Trans-Siberian Orchestra are gearing up to make their annual trek across the US for the holidays. I caught up with musical director and guitarist for TSO, Al Pitrelli, via Zoom to talk the tour and a lot more. I joked about knowing what time of year it is because I’m speaking with Al. My first question was if he was ready for this year. He jokingly responded “Almost.” At least I thought it was a joking response. He went on to tell me he had work to do on some things before heading to Omaha for the rehearsals. The show does change every year. In fact, he shared they are still working on things for the set including song order. A big smile broke out on his face when he spoke about getting to the arena for the rehearsals.
The tour is 104 concerts in 62 cities in 46 days. When I quoted that to Al, he pulled his fist down in the air and simply added “Yessssss!” We did speak about that is divided between two touring bands covering the shows, but that is still a lot in such a short period of time. Al spoke about this all beginning when he played the opening notes of “Christmas Eve / Sarajevo 12/24″ 28 years ago. The song got immediate attention. There was a bunch of albums recorded after that and then their first live show in 1999. That was done with one box truck and a fog machine. He spoke about it growing to the point where it split into the two different touring bands because in 2000, they wanted shows all across the US. He said that’s when the late Paul O’Neill, TSO founder, told Al he would cover the East coast with one band while All covered the rest of the country. After that, shows started selling out. That’s when they also adapted and started playing two shows in a single day in some of the cities. Al said Paul’s line was “Adapt, overcome and improvise.”

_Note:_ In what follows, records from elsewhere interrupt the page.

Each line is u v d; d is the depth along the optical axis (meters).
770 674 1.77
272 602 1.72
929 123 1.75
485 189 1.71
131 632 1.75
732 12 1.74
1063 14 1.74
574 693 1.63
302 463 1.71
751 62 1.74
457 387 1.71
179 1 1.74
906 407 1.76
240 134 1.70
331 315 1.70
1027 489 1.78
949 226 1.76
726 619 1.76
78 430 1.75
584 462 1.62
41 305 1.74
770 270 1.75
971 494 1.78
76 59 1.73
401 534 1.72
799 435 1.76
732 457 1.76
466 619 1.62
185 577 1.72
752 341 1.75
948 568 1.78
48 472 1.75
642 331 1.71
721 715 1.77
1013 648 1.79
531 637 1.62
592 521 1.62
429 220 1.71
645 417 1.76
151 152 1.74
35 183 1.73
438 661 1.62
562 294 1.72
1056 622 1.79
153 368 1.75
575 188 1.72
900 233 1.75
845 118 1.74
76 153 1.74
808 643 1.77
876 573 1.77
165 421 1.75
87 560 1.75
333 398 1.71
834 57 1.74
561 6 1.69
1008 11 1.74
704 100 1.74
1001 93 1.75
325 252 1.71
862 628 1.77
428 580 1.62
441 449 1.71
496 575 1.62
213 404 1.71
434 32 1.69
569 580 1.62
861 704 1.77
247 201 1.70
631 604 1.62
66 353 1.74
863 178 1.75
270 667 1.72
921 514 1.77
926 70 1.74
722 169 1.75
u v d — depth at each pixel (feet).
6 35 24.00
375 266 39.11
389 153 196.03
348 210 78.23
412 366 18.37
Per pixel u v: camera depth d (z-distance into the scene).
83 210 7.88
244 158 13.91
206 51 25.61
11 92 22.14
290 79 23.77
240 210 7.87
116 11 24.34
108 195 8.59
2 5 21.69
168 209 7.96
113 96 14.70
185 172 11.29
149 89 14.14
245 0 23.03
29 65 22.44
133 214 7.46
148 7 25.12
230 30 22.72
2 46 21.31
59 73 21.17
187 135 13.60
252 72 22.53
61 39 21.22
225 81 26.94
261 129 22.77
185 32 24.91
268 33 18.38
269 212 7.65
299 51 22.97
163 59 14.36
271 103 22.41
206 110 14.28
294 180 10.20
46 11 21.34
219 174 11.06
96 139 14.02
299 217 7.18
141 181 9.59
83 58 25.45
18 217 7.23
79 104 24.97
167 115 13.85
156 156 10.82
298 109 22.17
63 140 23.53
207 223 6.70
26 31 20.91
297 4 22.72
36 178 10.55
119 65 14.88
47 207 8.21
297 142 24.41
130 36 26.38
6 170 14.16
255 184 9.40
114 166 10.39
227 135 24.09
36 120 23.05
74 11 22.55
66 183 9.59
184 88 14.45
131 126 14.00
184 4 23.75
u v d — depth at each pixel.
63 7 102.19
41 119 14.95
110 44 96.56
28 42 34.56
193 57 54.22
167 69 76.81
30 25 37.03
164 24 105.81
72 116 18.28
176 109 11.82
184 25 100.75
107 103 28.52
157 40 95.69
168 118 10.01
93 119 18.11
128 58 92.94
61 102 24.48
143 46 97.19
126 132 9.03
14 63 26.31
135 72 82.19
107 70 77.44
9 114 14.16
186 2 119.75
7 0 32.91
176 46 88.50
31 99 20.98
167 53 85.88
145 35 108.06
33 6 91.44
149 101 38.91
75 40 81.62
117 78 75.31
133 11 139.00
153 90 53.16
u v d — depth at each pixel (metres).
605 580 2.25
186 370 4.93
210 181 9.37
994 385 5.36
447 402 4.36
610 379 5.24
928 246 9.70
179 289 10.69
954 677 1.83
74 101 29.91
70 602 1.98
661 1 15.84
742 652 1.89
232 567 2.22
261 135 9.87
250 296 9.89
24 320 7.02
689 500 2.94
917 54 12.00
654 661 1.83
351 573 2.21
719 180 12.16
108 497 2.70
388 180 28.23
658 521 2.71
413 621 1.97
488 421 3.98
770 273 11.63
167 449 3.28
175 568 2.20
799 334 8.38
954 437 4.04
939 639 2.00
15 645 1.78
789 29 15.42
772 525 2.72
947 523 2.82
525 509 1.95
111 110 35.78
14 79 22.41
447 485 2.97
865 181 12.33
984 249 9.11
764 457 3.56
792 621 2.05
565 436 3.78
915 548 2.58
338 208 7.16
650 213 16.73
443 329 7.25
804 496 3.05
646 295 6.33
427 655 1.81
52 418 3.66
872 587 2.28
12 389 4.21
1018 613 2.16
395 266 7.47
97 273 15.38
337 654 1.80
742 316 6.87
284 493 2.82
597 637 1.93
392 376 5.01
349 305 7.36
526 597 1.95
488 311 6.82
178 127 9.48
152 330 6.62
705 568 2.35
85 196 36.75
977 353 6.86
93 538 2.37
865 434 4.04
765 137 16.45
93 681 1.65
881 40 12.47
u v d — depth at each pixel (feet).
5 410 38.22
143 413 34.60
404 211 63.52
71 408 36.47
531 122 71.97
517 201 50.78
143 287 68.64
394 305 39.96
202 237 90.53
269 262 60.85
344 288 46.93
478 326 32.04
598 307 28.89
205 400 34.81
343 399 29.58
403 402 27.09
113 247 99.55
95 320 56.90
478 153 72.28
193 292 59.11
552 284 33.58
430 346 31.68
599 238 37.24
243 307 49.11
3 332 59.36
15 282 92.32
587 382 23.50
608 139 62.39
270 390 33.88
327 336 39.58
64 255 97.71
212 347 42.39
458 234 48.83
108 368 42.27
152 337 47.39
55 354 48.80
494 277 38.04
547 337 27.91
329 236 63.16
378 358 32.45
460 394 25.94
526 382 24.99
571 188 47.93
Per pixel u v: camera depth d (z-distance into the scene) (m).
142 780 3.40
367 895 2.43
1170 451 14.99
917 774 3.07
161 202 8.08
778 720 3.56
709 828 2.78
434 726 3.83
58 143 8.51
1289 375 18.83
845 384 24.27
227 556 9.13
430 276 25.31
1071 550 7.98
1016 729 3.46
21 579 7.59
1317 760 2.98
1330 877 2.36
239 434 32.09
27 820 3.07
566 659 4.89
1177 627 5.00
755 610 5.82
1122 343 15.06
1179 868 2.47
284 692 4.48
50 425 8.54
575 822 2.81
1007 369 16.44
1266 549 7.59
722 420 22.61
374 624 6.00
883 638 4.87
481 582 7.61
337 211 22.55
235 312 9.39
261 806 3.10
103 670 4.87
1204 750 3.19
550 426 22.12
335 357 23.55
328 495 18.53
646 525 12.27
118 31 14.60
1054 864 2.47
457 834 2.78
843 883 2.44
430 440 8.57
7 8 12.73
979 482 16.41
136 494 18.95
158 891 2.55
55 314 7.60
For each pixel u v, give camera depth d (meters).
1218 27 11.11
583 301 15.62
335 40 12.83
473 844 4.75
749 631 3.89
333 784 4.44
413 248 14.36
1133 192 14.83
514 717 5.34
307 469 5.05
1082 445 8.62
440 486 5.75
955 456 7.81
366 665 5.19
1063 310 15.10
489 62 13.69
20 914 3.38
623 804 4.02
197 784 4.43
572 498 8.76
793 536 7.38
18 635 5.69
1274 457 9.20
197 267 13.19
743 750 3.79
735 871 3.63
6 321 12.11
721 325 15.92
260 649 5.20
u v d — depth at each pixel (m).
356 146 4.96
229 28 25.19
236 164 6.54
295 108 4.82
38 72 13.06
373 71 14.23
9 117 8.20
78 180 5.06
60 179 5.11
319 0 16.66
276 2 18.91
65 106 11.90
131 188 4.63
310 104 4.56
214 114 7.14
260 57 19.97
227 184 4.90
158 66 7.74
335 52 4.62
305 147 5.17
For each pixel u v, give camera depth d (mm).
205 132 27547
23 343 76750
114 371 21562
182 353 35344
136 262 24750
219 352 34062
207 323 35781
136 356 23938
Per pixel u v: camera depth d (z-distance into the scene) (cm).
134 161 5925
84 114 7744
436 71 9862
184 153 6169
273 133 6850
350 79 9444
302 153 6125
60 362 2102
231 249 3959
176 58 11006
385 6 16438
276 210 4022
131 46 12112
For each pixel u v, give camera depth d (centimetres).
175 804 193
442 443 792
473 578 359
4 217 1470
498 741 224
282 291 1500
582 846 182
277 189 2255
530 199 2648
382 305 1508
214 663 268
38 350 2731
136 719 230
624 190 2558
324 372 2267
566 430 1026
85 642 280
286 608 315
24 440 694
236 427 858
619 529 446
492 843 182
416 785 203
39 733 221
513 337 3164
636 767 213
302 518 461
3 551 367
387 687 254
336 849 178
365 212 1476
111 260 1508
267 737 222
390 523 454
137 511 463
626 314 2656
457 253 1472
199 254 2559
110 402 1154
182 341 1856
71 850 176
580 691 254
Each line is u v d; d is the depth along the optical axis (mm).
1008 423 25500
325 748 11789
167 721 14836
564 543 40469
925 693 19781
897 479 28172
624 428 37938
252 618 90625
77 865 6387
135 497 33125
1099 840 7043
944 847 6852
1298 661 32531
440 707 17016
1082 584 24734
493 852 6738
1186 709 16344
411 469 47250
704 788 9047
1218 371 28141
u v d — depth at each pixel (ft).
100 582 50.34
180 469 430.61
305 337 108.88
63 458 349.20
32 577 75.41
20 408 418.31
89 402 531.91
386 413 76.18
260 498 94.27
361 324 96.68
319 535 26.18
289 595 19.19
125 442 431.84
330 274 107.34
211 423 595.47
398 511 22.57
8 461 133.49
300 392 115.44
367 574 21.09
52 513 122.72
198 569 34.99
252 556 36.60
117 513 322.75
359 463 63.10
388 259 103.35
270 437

Al shared that “I turn into a 15-year-old every time I put that Les Paul around my neck and I stand down stage center for the 18,000 people.” He said that even though he has that fun of an experience, their crews experience is different. l spoke about their hard work and that being why he introduces the crew at every show. He said, “Without them we’re dead in the water.”
We discussed being on the road at the holidays away from family but, that the fans who return every year are also like family. Al very funnily referred to them as “My repeat offenders.” He said after 24 years this is his holiday tradition and that it is what his family has known all these years as well. Al doesn’t view it as sacrifice, he feels fortunate and to be able to do this every year successfully is a blessing.
I felt it important to take that opening to discuss the blessing the TSO tour is every year for others. From the very beginning the band has donated $1 from every ticket to a local charity in each city they play. At this point we are talking over $18 Million over the last 24 years plus whatever is raised this year. Al gave the credit for all of that to Paul and his family. Al said it was a thing that Paul never really talked about, “He just did it.”
Al shared a sense of pride in being able to look back at what and where Trans-Siberian Orchestra is today. He also spoke about how terrifying it is because “It went by in 5 minutes” as he snapped his fingers. He talked about with time moving so quickly, he wants to be in the moment and enjoy every aspect of this experience.
We also spoke about tickets being available at Trans-Siberian.com remember $1 from every ticket goes to a local charity. We also spoke about the future of TSO, including the players that Al gets to watch coming up. He spoke about wanting this to last well beyond his years. That’s when we made the comparison between the TSO annual tour and Radio City Music Hall’s Christmas Spectacular as far as longevity and being people’s holiday tradition.